He chuckled. “Well. You’re not entirely off base. Her grandfather would have ‘put out a hit’ on my father.” He used his fingers to indicate quote marks when he said, “put out a hit.” “Then he would have dragged my mother back home where she belonged.”
“Okay, that’s only half as horrible as I thought.” I caught myself before I smiled back at him. But just barely.
“Or he might have killed her as well. My great-grandfather did have a reputation for being ruthless.”
I almost thought he was joking. Goose bumps shot down my arms when I realized he wasn’t. “Your parents protected her and didn’t tell great-granddaddy Vilanakis what happened to her.”
“Exactly. Her parents – my grandparents – were like most parents. They loved their daughter, and, even though it was against everything they believed in, they wanted her to be happy. And alive. So when my father proposed a believable scenario for an accidental death, they clung to that.”
“They cut off all ties?”
He nodded. “The night she slipped away with my father, her parents hugged her good-bye and that was the last they ever saw of her.” He sobered. “They kept tabs, distantly, though. They knew she’d had a son. And so they also knew to reach out to me after my parents were killed.”
“Which is how you ended up in Greece with your grandmother.” The puzzle pieces were sliding together easily now. It was so satisfying that I nearly missed what he’d said. “Did you say ‘killed’ on purpose?”
“I did.”
My heart tripped. I’d known his parents had died in a car accident when he was sixteen, but never once had he or any of the Internet sources I’d referred to suggest that it had been murder.
Much like Amber when she’d tried to comfort me about Chris, I didn’t know what to say so it took me several seconds to manage, “How?” and another few seconds to add, “Why?”

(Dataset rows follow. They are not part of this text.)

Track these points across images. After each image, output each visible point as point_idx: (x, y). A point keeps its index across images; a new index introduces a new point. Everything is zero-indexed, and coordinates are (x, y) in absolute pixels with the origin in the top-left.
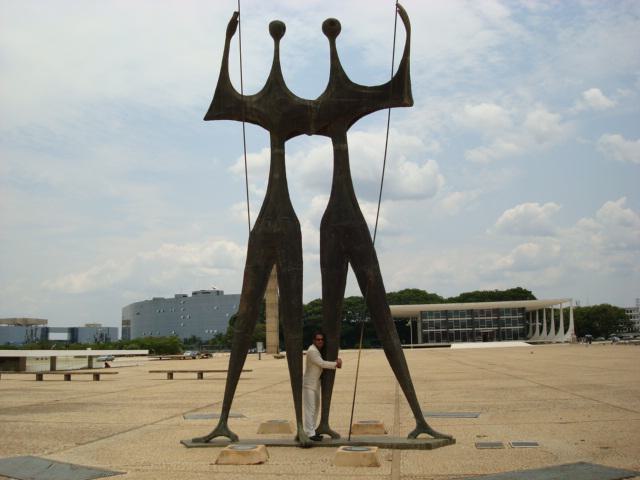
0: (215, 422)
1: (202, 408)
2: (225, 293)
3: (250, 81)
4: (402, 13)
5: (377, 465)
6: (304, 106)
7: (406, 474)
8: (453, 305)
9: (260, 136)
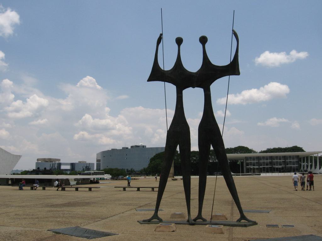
0: (153, 212)
1: (142, 206)
2: (147, 147)
3: (167, 65)
4: (235, 34)
5: (222, 233)
6: (191, 74)
7: (235, 237)
8: (262, 154)
9: (171, 89)
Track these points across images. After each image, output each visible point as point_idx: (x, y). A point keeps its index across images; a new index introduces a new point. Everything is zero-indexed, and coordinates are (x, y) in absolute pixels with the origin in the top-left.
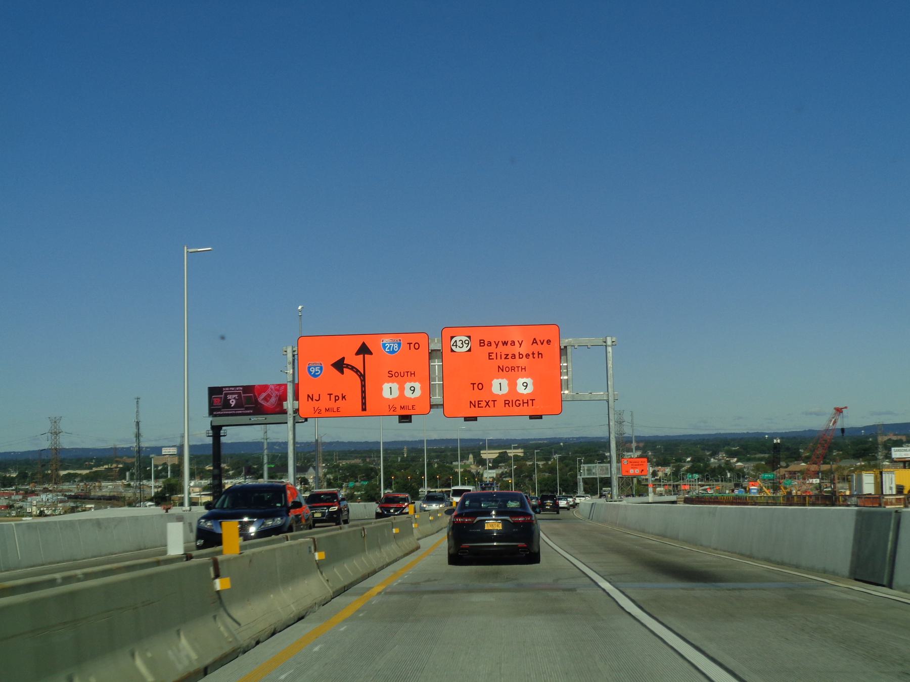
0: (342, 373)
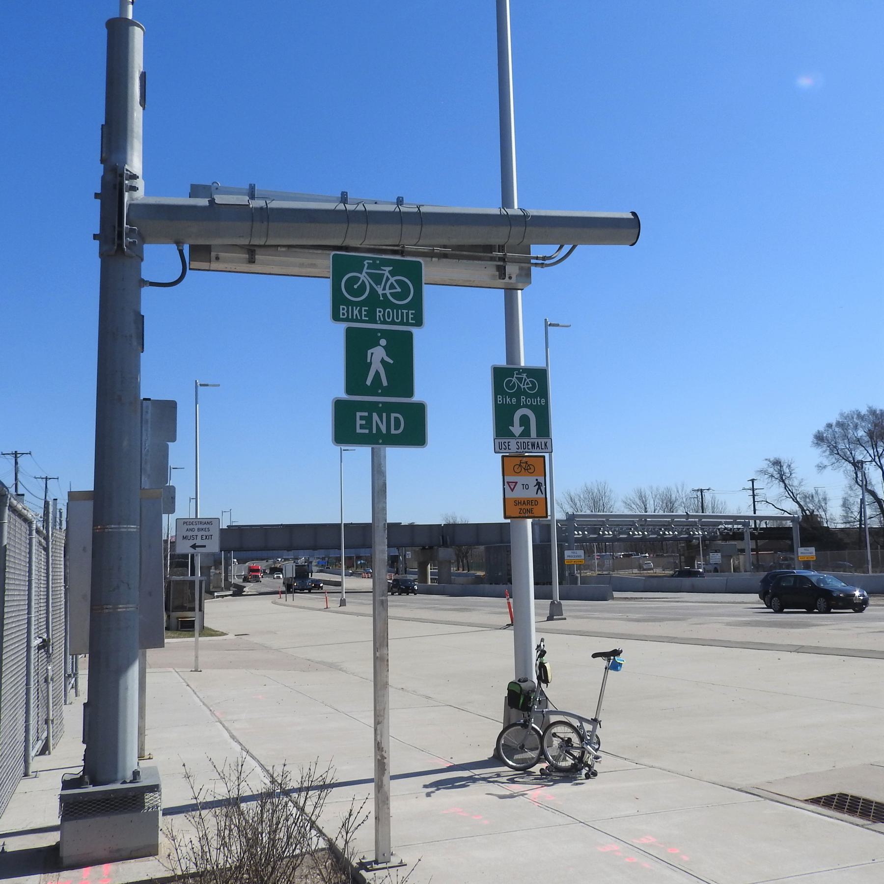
0: (195, 549)
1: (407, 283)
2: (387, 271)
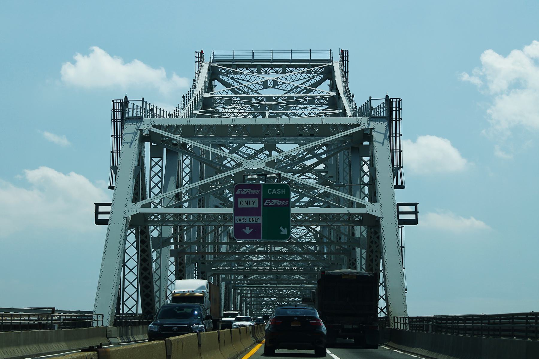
1: (236, 238)
2: (274, 192)
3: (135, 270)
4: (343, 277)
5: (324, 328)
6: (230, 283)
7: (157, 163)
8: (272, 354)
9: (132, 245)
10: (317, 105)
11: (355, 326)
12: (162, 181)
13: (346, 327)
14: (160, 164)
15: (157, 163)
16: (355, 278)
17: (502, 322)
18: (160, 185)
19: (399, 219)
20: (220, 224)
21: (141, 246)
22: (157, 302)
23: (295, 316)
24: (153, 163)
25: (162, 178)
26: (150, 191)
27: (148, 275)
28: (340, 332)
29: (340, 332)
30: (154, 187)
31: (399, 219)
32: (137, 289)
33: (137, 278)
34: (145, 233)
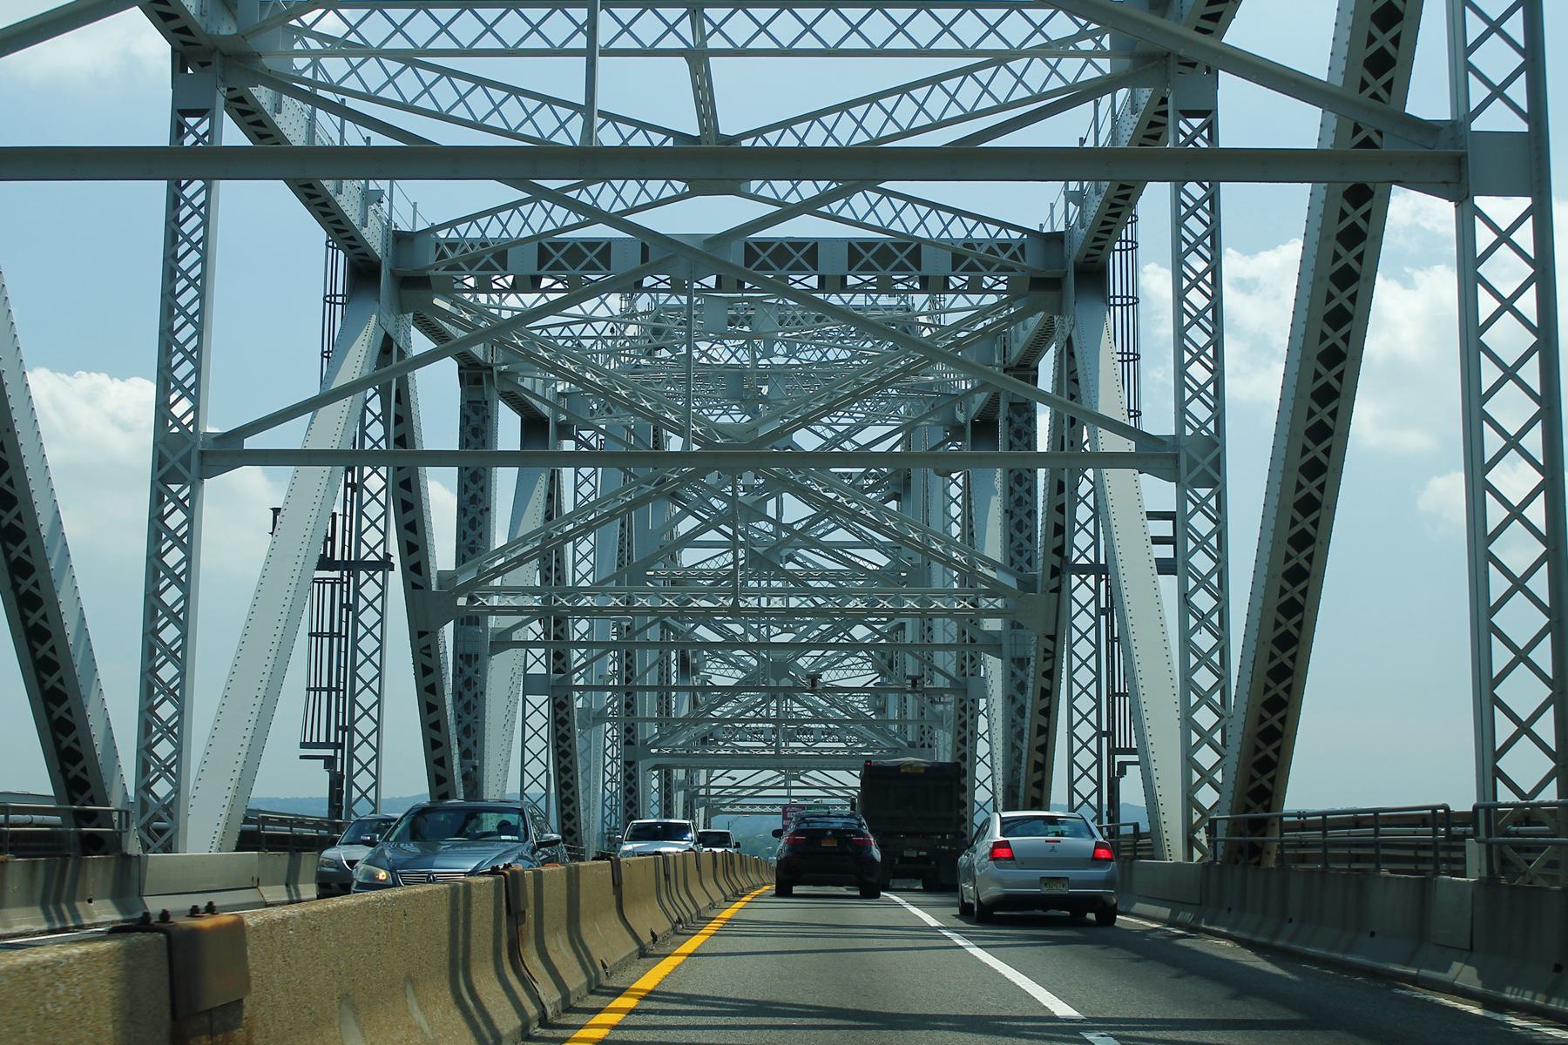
3: (544, 733)
4: (903, 771)
5: (877, 854)
6: (696, 795)
7: (586, 480)
8: (789, 894)
9: (538, 660)
10: (888, 420)
11: (923, 853)
12: (594, 570)
13: (906, 854)
14: (592, 480)
15: (586, 480)
16: (922, 771)
17: (1287, 822)
18: (591, 557)
19: (1172, 546)
20: (861, 279)
21: (554, 664)
22: (610, 664)
23: (827, 830)
24: (580, 480)
25: (595, 488)
26: (574, 569)
27: (571, 797)
28: (897, 863)
29: (897, 863)
30: (581, 561)
31: (1172, 546)
32: (547, 743)
33: (547, 746)
34: (562, 656)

I assumed he was going to say his grandfather had found them, but instead he said, “Your television shows probably taught you about rival branches in organized crime rings.”
“Yes. They probably did.”
“We have a rival branch. Distant cousins. The Lasko family. One of them discovered my mother was still alive. I don’t know how they found out. Maybe my mother blabbed to a friend. Maybe one of the Laskos got wise and did some research. I’ll probably never know. What I do know was my mother was an easy target.” His voice was even, but his eyes spoke volumes of pain and grief.
“Oh, Reeve.” I wasn’t naturally very sympathetic, but the hurt I felt for him was genuine. All the time I wanted to be in his arms, it was the first time I longed to wrap him in mine.
He shook his head once, and I knew he was dismissing the memories rather than my compassion. “Anyway, I was vaguely aware of relatives on my mother’s side back in Greece so it wasn’t a complete surprise when my grandparents found me. I was sixteen. My parents were dead. My father had no family. I didn’t have a choice when they offered to take me in.”
“And you didn’t know about their business?” Whatever his answer was, where this was going was inevitable.
“I didn’t have any idea at all,” he confirmed. “But I learned quickly.” He leaned forward, emphasizing his next words. “Because that’s how the family works. There’s no tiptoeing along the edges of the life. It’s full immersion. For me, it was baptism by fire.”
The hair on the back of my neck stood up as the truth sunk in, the truth I’d both suspected and denied since I’d first discovered his picture with Michelis. “You’re mob, too.”
“I was mob,” he clarified.
“You said there’s no leaving.”
“I guess I’m the exception.”
He was quiet while I sunk back in my chair and processed. One of the reasons I’d always been attracted to Reeve was because he’d seemed dangerous. He’d always suggested that I wouldn’t want to find out that he actually was. I wasn’t sure that he’d been correct. I wasn’t sure that he hadn’t been.
“You aren’t part of the family business? Not at all?”
He leveled my stare. “What do you want the answer to be, Emily?”
No. Of course the answer was no.
I swallowed the ball in my throat. “You said you weren’t. You said you left.”
He nodded ever so slightly.
Propping his elbow on the armrest, he leaned his chin in his hand. “But I was in it. Really in it. I didn’t even realize it in the beginning. First, it was just running errands for my uncle Nikki with my cousins. Then it was accompanying him on what he called ‘negotiation visits.’ After a few of those, I retitled them ‘scare jobs.’ I’m sure you can guess the nature of what those entailed.”
If those TV shows I watched were at all based in reality, then, yes, I could. My dark side was curious, though. It wanted to hear the details. But more importantly, I wanted to know, “Were you a participant on these scare jobs or just an observer?”
His eyes narrowed. “What do you think?”
I think you don’t want me to know. “I think you like it when I think the worst.”
He laughed. “Touché.”
He considered for a minute, and it occurred to me that he was as torn about what he wanted me to believe about him as I was. Part of me wanted the truth, wanted him to tell me the truth no matter what it was. Another part of me wanted to never know that he was as dangerous as I thought him capable. Never wanted to know that he wasn’t.